◆ Assignment:
Please print all of the entries, matching them exactly.

◆ Data shown:
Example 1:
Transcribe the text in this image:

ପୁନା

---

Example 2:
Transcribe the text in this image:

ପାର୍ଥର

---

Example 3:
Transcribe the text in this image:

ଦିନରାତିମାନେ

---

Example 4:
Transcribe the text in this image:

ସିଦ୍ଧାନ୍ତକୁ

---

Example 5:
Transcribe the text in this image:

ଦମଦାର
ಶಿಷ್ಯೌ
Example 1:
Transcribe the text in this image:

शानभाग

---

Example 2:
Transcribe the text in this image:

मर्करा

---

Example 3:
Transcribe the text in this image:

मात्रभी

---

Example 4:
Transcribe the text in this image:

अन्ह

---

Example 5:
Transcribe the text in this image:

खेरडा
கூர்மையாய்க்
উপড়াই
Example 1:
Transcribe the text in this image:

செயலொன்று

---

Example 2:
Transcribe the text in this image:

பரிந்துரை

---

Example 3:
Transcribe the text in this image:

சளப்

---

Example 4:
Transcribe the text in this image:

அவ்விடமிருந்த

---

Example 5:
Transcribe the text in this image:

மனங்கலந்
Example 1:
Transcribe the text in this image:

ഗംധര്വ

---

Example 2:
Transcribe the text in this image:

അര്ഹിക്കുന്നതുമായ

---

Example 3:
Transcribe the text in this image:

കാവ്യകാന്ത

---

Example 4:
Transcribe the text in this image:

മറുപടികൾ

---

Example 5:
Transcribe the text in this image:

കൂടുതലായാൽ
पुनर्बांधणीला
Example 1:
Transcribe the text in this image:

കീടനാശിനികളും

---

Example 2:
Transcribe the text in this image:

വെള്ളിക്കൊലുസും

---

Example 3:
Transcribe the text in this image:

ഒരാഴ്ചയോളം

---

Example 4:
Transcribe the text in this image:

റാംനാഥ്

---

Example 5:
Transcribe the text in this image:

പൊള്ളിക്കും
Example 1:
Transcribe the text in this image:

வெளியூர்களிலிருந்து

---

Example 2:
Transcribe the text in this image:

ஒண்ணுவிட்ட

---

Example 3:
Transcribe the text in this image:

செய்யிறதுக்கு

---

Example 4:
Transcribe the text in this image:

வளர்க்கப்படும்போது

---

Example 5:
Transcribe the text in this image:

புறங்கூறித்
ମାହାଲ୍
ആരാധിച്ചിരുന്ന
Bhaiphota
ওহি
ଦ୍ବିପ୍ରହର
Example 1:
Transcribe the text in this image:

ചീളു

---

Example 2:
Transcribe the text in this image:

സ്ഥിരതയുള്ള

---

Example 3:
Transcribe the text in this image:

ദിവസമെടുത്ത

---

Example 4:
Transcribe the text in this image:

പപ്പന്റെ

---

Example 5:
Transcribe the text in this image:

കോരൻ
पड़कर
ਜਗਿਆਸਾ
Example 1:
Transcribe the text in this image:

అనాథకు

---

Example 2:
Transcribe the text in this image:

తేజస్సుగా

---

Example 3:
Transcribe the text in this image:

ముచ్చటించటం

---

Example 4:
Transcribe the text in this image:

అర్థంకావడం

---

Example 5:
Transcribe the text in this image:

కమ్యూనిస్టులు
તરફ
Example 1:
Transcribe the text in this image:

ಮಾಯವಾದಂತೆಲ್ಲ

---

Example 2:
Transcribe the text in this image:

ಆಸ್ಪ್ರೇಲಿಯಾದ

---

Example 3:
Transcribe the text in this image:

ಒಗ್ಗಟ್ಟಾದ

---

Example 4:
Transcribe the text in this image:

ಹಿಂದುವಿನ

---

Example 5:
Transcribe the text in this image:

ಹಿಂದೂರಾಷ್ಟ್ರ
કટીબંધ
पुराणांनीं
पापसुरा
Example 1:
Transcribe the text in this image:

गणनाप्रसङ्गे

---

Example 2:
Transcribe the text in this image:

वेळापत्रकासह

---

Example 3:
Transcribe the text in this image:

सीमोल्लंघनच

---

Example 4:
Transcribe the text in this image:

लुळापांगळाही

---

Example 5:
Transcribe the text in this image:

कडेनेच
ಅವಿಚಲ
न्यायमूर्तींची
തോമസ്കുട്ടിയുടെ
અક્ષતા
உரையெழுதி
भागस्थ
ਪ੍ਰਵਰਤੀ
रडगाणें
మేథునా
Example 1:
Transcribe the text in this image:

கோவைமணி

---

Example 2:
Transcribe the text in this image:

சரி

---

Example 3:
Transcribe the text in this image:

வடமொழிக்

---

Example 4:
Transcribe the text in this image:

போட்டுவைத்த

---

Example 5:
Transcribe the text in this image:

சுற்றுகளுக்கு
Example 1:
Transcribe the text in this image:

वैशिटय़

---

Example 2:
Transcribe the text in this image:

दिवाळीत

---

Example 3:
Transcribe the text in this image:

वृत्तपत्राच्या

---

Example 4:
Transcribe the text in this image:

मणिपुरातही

◆ Task result:
Example 1:
Transcribe the text in this image:

ପୁନା

---

Example 2:
Transcribe the text in this image:

ପାର୍ଥର

---

Example 3:
Transcribe the text in this image:

ଦିନରାତିମାନେ

---

Example 4:
Transcribe the text in this image:

ସିଦ୍ଧାନ୍ତକୁ

---

Example 5:
Transcribe the text in this image:

ଦମଦାର
ಶಿಷ್ಯೌ
Example 1:
Transcribe the text in this image:

शानभाग

---

Example 2:
Transcribe the text in this image:

मर्करा

---

Example 3:
Transcribe the text in this image:

मात्रभी

---

Example 4:
Transcribe the text in this image:

अन्ह

---

Example 5:
Transcribe the text in this image:

खेरडा
கூர்மையாய்க்
উপড়াই
Example 1:
Transcribe the text in this image:

செயலொன்று

---

Example 2:
Transcribe the text in this image:

பரிந்துரை

---

Example 3:
Transcribe the text in this image:

சளப்

---

Example 4:
Transcribe the text in this image:

அவ்விடமிருந்த

---

Example 5:
Transcribe the text in this image:

மனங்கலந்
Example 1:
Transcribe the text in this image:

ഗംധര്വ

---

Example 2:
Transcribe the text in this image:

അര്ഹിക്കുന്നതുമായ

---

Example 3:
Transcribe the text in this image:

കാവ്യകാന്ത

---

Example 4:
Transcribe the text in this image:

മറുപടികൾ

---

Example 5:
Transcribe the text in this image:

കൂടുതലായാൽ
पुनर्बांधणीला
Example 1:
Transcribe the text in this image:

കീടനാശിനികളും

---

Example 2:
Transcribe the text in this image:

വെള്ളിക്കൊലുസും

---

Example 3:
Transcribe the text in this image:

ഒരാഴ്ചയോളം

---

Example 4:
Transcribe the text in this image:

റാംനാഥ്

---

Example 5:
Transcribe the text in this image:

പൊള്ളിക്കും
Example 1:
Transcribe the text in this image:

வெளியூர்களிலிருந்து

---

Example 2:
Transcribe the text in this image:

ஒண்ணுவிட்ட

---

Example 3:
Transcribe the text in this image:

செய்யிறதுக்கு

---

Example 4:
Transcribe the text in this image:

வளர்க்கப்படும்போது

---

Example 5:
Transcribe the text in this image:

புறங்கூறித்
ମାହାଲ୍
ആരാധിച്ചിരുന്ന
Bhaiphota
ওহি
ଦ୍ବିପ୍ରହର
Example 1:
Transcribe the text in this image:

ചീളു

---

Example 2:
Transcribe the text in this image:

സ്ഥിരതയുള്ള

---

Example 3:
Transcribe the text in this image:

ദിവസമെടുത്ത

---

Example 4:
Transcribe the text in this image:

പപ്പന്റെ

---

Example 5:
Transcribe the text in this image:

കോരൻ
पड़कर
ਜਗਿਆਸਾ
Example 1:
Transcribe the text in this image:

అనాథకు

---

Example 2:
Transcribe the text in this image:

తేజస్సుగా

---

Example 3:
Transcribe the text in this image:

ముచ్చటించటం

---

Example 4:
Transcribe the text in this image:

అర్థంకావడం

---

Example 5:
Transcribe the text in this image:

కమ్యూనిస్టులు
તરફ
Example 1:
Transcribe the text in this image:

ಮಾಯವಾದಂತೆಲ್ಲ

---

Example 2:
Transcribe the text in this image:

ಆಸ್ಪ್ರೇಲಿಯಾದ

---

Example 3:
Transcribe the text in this image:

ಒಗ್ಗಟ್ಟಾದ

---

Example 4:
Transcribe the text in this image:

ಹಿಂದುವಿನ

---

Example 5:
Transcribe the text in this image:

ಹಿಂದೂರಾಷ್ಟ್ರ
કટીબંધ
पुराणांनीं
पापसुरा
Example 1:
Transcribe the text in this image:

गणनाप्रसङ्गे

---

Example 2:
Transcribe the text in this image:

वेळापत्रकासह

---

Example 3:
Transcribe the text in this image:

सीमोल्लंघनच

---

Example 4:
Transcribe the text in this image:

लुळापांगळाही

---

Example 5:
Transcribe the text in this image:

कडेनेच
ಅವಿಚಲ
न्यायमूर्तींची
തോമസ്കുട്ടിയുടെ
અક્ષતા
உரையெழுதி
भागस्थ
ਪ੍ਰਵਰਤੀ
रडगाणें
మేథునా
Example 1:
Transcribe the text in this image:

கோவைமணி

---

Example 2:
Transcribe the text in this image:

சரி

---

Example 3:
Transcribe the text in this image:

வடமொழிக்

---

Example 4:
Transcribe the text in this image:

போட்டுவைத்த

---

Example 5:
Transcribe the text in this image:

சுற்றுகளுக்கு
Example 1:
Transcribe the text in this image:

वैशिटय़

---

Example 2:
Transcribe the text in this image:

दिवाळीत

---

Example 3:
Transcribe the text in this image:

वृत्तपत्राच्या

---

Example 4:
Transcribe the text in this image:

मणिपुरातही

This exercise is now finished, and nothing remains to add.